Copyright Notice

This text is copyright by InfoStrada Communications, Inc., and is used with their permission. Further distribution or use is not permitted.

This text has appeared in an edited form in Linux Magazine magazine. However, the version you are reading here is as the author originally submitted the article for publication, not after their editors applied their creativity.

Please read all the information in the table of contents before using this article.

Linux Magazine Column 48 (May 2003)

A Perl program alters the outside world in some manner. Otherwise, there'd be no point in running the program. But sometimes, our Perl programs need a little memory to do their job: something that persists from one invocation to the next. How do we keep such values around?

If the value is simple enough, we can just write it out to a file:

  my $MEMORY = "memory-file";

  ... at beginning of program ...
  open M, "<$MEMORY" or die "Cannot open $MEMORY for reading: $!";
  { local $/; $value = <M> }
  close M;

  ... at end of program ...
  open M, ">$MEMORY" or die "Cannot open $MEMORY for writing: $!";
  print M $value;
  close M;

But there are a few problems with this technique.

First, the value has to be a simple scalar. That means it's not very interesting, and you really don't want to try to scale this up to multiple values by using separate files.

Second, because we're writing the string version of the value to a file, we'll run into slight problems storing floating point numbers accurately, because internal floating point numbers do not correlate with decimal strings on a precisely one-to-one basis.

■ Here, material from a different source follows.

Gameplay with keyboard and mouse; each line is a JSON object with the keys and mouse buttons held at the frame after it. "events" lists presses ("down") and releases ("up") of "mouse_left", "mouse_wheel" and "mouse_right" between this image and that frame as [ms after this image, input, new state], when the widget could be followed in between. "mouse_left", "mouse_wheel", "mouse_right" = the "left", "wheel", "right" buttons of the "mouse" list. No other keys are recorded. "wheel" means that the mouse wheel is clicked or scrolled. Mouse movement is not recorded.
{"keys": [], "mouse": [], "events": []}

Third, this technique breaks down if there are multiple instances of the program using the data. For example, two programs might both read the value, then update it, then write out their respective new values back to the file. The last one wins, and no trace is seen of the other invocation. And, for a small moment between opening the file for writing, and closing the filehandle, there's no data in the file (or maybe a partial chunk of the data). Thus, any other instance of the program will get the wrong results.

Just to keep it simple, let's ignore the multiple reader/writer problem for the moment. What can we do to save and restore complex data?

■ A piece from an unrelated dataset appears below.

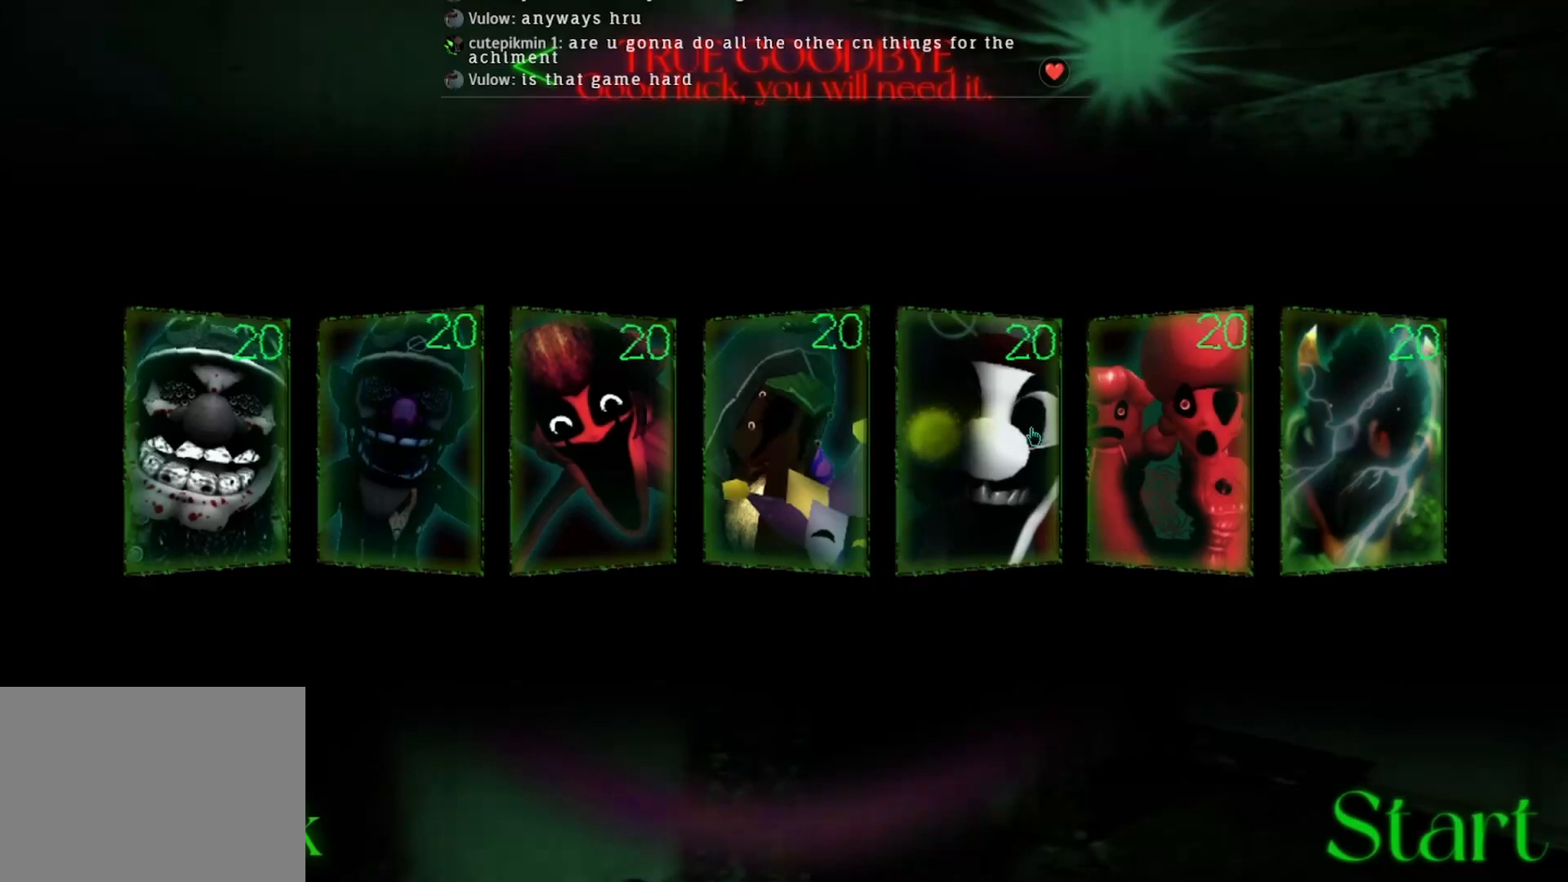
{"keys": [], "mouse": [], "events": []}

The oldest method of storing complex Perl data that is still in use today is the Data::Dumper module, which has enough power to convert a nearly-arbitary data structure into the code that it would take to recreate the data. The usage is rather simple:

  my $MEMORY = "memory-file";

  ... assign values to $complex_variable ...

  use Data::Dumper;
  open M, ">$MEMORY" or die;
  print M Data::Dumper->Dump([$complex_variable], ['$complex_variable']);
  close M;

Then later to restore the value, it's simply:

  do $MEMORY;

which will recreate the value of $complex_variable into a package variable with the same name. We have to use a package variable because a lexical variable defined in the $MEMORY file would not persist beyond the do operation.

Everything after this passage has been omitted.